Digg is also the quintessential web 2.0 site – not only does it feature a strong, community-oriented website with content that users determine, but it also has many web 2.0 design features, such as nice design/layout, and many Ajax-enhanced functions, such as when you digg a story. The site has also spawned a new term, “the digg effect”, when a website featured in a popular news story becomes slow or unusable because of the mass of traffic directed to it from digg.

Though digg is quite popular, it is also quite a niche website, which may be somewhat of a small surprise. According to some statistics, 52% of digg users are “IT professionals, developers or engineers”, and furthermore, “39% publish their own blog”. These are definitely the people who are proponents of web 2.0 and the like, since the blogosphere has been quite successful in driving innovation in web technologies.

Additionally, traditional online news outlets like the New York Times, are still way ahead of digg in terms of web traffic, according to some reports. All of this leads me to believe that the vast majority of web users don’t care, or don’t know, about sites like digg, which are almost universally praised among tech-saavy circles.

It’s all in the design

Another thing that got me thinking was the generally-accepted idea that if you want to make a popular website, you need to have a good design and also offer all sorts of fancy features. This doesn’t appear to be so, as indicated by the popularity of sites like MySpace.
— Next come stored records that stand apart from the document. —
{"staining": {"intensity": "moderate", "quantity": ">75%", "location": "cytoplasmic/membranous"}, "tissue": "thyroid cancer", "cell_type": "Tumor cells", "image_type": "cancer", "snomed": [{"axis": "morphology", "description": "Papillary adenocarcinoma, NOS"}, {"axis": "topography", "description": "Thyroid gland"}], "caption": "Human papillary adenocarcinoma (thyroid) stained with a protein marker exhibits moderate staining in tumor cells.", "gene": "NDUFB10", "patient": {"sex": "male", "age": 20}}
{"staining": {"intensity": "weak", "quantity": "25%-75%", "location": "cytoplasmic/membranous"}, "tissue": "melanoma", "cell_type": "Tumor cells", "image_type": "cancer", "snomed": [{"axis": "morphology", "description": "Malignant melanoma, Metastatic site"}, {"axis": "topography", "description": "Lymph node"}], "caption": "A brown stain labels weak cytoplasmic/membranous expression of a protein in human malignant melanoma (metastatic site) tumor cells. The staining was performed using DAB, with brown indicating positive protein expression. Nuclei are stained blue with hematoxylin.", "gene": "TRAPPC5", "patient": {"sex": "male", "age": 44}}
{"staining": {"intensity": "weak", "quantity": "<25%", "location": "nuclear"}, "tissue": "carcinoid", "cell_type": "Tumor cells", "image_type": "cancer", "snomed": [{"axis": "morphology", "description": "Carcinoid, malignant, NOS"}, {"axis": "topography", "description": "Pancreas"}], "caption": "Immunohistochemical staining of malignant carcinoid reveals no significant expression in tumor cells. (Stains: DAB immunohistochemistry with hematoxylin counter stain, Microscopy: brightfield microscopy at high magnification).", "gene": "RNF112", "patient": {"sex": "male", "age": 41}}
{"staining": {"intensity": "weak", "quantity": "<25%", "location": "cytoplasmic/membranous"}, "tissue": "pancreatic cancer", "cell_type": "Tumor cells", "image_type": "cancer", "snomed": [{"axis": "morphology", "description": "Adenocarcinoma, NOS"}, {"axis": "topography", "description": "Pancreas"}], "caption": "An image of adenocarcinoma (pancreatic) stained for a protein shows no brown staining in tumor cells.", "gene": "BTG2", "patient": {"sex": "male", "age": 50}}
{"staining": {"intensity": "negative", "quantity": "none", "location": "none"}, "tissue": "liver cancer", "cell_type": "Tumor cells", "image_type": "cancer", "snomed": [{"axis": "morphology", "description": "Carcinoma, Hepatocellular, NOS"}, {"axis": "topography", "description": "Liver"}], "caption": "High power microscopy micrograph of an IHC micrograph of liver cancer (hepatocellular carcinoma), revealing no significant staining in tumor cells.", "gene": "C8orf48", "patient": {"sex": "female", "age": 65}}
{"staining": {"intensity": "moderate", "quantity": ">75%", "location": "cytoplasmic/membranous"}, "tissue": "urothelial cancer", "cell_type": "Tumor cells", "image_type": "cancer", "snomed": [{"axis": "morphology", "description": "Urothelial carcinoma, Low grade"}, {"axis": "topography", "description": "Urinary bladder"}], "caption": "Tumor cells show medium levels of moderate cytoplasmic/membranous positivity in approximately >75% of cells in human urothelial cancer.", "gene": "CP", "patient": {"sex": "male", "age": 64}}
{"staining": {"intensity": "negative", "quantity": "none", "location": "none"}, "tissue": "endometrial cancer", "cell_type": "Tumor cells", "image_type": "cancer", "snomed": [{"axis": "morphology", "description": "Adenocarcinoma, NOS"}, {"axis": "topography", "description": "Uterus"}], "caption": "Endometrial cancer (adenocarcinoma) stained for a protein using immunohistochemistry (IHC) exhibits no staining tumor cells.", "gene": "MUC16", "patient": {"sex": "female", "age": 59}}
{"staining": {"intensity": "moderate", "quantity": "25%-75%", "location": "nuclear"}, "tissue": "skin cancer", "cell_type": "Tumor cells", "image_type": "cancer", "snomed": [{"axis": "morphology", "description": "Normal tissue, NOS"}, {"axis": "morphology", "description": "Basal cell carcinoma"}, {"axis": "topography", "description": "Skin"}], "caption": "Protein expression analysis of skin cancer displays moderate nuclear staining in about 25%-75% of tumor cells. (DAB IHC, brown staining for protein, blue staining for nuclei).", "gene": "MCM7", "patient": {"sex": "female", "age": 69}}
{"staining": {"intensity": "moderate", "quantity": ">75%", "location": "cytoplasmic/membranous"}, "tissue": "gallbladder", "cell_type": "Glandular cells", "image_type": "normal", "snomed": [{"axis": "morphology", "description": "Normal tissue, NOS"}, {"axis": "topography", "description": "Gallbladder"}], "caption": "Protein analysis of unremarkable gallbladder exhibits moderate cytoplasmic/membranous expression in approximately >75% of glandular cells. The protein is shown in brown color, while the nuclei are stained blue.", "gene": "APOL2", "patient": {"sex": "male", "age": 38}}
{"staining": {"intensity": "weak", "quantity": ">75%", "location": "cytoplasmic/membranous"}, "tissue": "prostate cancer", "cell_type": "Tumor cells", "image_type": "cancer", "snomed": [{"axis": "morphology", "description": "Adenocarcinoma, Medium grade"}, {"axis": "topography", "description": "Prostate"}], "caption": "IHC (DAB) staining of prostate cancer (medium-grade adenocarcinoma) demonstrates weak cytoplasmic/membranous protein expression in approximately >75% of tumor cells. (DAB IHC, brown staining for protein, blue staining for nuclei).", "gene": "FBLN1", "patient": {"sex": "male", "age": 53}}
I think this belief arose for a few reasons. Firstly, many of us have spent hours creating a design that looked great to us; after all this work, it would be hard to believe that other people could not find an attractive design a good reason to keep visiting a website. Secondly, many of the websites that catch our attention and are popular, are also well-designed. Those that weren’t well-designed, we didn’t bother to return to, since they didn’t appeal to our niche. However, these are the sites that may have more broad appeal, and hence remain popular despite their horrible design.

Niche is still good

Which brings me to my final point – while it’s cool to have a well-designed site that features all sorts of nify web technologies, do not fall into the trap of believing that this alone will make it popular. Don’t fall into the trap of believing that web 2.0 will soon become known and praised by all, because it probably won’t. And, don’t be completely dumbfounded about why the general public can’t understand why web 2.0 is all-that-and-more; they’re not stupid, it’s just that it is still quite a niche topic, and is just fine the way it is.